And yet despite that fact, when I got to the end of the opinion and discovered that the sentence was a mandatory one -- life in prison -- that seemed harsh to me. Especially since two of the four (equally culpable) kidnappers, as a result of a guilty plea, only got eight years, and another one of the kidnappers (who agreed to testify) only got one year in prison. That seems wrong on both ends; I'd have been happier if the co-conspirators had to spend more time in prison and this guy slightly less.
I say all this, by the way, even though I'm extremely -- and some might say overly -- concerned about the ease of kidnapping. It seems like a very lucrative (and relatively easy) crime, at least as compared to your traditional drug dealing, bank robbery, etc. Which is why you've started to see a huge rise in this stuff in other nations (e.g., Mexico). So I do think we need to be incredibly careful here, and also super-deter this stuff lest it become more common. And yet in a particular case, in which no one is truly injured, it looks like my sentiment in this regard becomes fuzzy and not very hard core. Interesting.
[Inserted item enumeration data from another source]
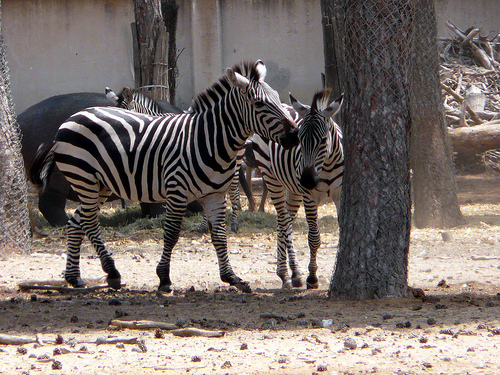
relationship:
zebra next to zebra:
[37, 59, 300, 298] [228, 82, 356, 295]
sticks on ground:
[108, 317, 225, 340] [4, 176, 499, 374]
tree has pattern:
[325, 2, 416, 299] [323, 0, 416, 300]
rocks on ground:
[20, 282, 488, 371] [4, 176, 499, 374]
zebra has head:
[102, 85, 170, 118] [101, 83, 164, 113]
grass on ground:
[25, 188, 315, 245] [4, 176, 499, 374]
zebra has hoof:
[37, 59, 300, 298] [155, 261, 173, 297]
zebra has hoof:
[37, 59, 300, 298] [218, 269, 249, 294]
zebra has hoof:
[37, 59, 300, 298] [62, 271, 87, 290]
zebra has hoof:
[37, 59, 300, 298] [102, 267, 124, 292]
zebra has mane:
[37, 59, 300, 298] [183, 58, 253, 118]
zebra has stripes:
[37, 59, 300, 298] [56, 107, 245, 192]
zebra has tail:
[37, 59, 300, 298] [27, 138, 57, 194]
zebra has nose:
[37, 59, 300, 298] [281, 124, 301, 144]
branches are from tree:
[108, 317, 225, 340] [325, 2, 416, 299]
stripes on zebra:
[56, 107, 245, 192] [37, 59, 300, 298]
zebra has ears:
[37, 59, 300, 298] [225, 58, 266, 89]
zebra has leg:
[102, 85, 170, 118] [228, 171, 241, 233]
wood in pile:
[436, 22, 497, 123] [437, 23, 499, 170]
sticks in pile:
[437, 24, 496, 128] [437, 23, 499, 170]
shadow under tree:
[1, 291, 498, 330] [325, 2, 416, 299]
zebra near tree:
[37, 59, 305, 298] [325, 2, 416, 299]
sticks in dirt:
[108, 317, 225, 340] [4, 176, 499, 374]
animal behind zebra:
[14, 91, 179, 217] [37, 59, 305, 298]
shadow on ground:
[1, 291, 498, 330] [4, 176, 499, 374]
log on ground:
[445, 122, 499, 152] [4, 176, 499, 374]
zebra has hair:
[37, 59, 300, 298] [183, 58, 253, 118]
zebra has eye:
[37, 59, 300, 298] [251, 99, 265, 111]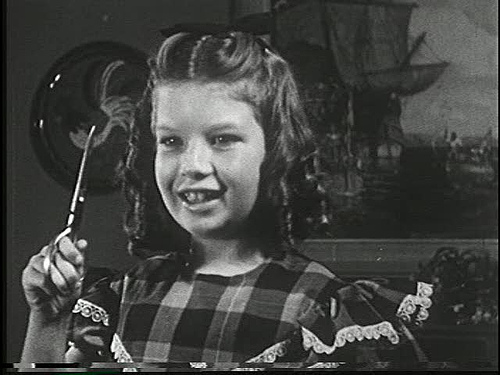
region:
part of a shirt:
[381, 293, 393, 302]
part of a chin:
[225, 220, 231, 231]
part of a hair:
[277, 199, 283, 225]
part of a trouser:
[336, 236, 351, 266]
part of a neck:
[266, 312, 274, 334]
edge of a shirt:
[262, 270, 273, 295]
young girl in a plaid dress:
[16, 27, 438, 366]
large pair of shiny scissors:
[40, 121, 110, 290]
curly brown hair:
[114, 22, 339, 259]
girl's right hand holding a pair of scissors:
[14, 120, 99, 374]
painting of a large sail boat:
[217, 1, 497, 273]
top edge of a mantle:
[296, 260, 495, 373]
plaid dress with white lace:
[50, 242, 435, 374]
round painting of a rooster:
[25, 30, 162, 202]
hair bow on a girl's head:
[147, 8, 278, 46]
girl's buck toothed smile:
[173, 185, 220, 216]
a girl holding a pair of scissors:
[13, 13, 392, 357]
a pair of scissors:
[35, 123, 110, 246]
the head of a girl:
[107, 28, 317, 259]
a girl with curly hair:
[117, 27, 347, 274]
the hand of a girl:
[16, 228, 95, 327]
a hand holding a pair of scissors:
[16, 115, 101, 325]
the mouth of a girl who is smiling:
[171, 179, 231, 215]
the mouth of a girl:
[171, 183, 230, 210]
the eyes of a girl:
[151, 123, 249, 158]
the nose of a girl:
[174, 158, 219, 182]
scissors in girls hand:
[22, 103, 102, 340]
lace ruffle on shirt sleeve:
[286, 248, 433, 371]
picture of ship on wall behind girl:
[288, 7, 452, 199]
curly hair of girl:
[253, 110, 360, 259]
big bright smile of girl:
[141, 148, 269, 233]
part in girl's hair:
[149, 22, 252, 99]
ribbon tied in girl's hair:
[151, 3, 306, 80]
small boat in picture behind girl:
[388, 90, 495, 200]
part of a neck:
[233, 263, 240, 273]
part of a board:
[377, 175, 392, 208]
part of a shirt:
[265, 311, 289, 353]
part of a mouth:
[206, 198, 219, 219]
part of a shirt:
[298, 303, 313, 322]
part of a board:
[366, 243, 382, 286]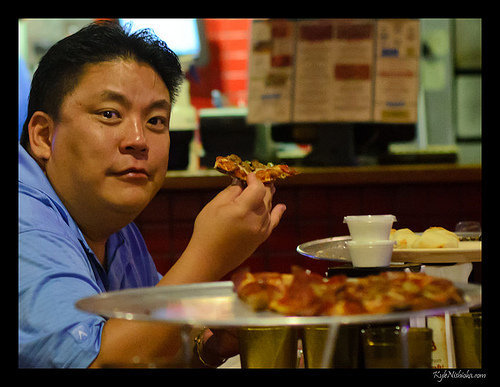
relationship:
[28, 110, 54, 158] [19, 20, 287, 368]
ear of man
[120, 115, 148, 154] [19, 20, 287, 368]
nose of man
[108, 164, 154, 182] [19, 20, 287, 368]
mouth of man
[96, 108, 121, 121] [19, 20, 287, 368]
eye of man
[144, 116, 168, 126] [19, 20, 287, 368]
eye of man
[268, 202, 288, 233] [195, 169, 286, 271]
pinky finger on right hand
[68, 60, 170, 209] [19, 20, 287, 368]
face of man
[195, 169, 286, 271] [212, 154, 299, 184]
right hand holding piece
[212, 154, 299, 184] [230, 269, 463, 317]
piece of pizza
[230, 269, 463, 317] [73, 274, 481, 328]
pizza on platter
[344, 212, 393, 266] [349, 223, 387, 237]
tubs of sauce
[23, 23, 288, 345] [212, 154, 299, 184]
man holding piece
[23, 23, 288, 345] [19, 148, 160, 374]
man wearing shirt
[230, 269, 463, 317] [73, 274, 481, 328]
pizza sitting on platter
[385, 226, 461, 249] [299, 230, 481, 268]
bread sitting on baking sheet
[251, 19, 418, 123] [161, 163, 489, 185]
menu sitting on counter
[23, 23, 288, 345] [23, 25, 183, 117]
man has hair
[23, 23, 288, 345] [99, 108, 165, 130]
man has eyes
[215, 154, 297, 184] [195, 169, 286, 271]
pizza held in right hand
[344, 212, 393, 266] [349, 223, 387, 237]
containers of sauce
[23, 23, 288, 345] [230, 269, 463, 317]
man eating pizza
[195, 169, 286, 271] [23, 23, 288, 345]
right hand of man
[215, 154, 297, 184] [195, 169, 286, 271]
pizza in right hand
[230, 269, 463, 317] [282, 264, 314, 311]
pizza topped with pepperoni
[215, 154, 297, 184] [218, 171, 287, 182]
pizza held by crust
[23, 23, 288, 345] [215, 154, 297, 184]
man eating pizza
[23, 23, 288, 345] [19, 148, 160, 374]
man in shirt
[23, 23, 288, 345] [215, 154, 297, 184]
man holding pizza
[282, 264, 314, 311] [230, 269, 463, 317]
pepperoni on pizza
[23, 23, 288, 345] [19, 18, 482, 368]
man eating in pizza parlor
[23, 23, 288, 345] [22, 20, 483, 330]
man at pizza parlor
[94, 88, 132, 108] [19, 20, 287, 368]
eyebrow of man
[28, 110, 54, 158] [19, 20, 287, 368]
right ear of man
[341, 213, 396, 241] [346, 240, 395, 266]
containers stacked on another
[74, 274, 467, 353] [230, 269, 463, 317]
platter holding pizza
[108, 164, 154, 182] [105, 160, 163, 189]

Parenthetically, I must admit that I thought the way they kidnapped the guy here was fairly creative. It first looks like the kidnappers are pulling the usual "black van" job (though here the van is white), which pulls up alongside the victim in a shopping mall parking lot and the kidnappers try to push him in it. But that doesn't work: the victim struggles and breaks free, screaming for assistance. At which point a silver Honda pulls alongside and offers the victim help, and the victim jumps into the car through an open back window, and the Honda speeds away. Escape!
Except the Honda's in on it. That's the second group of kidnappers. Oopsies.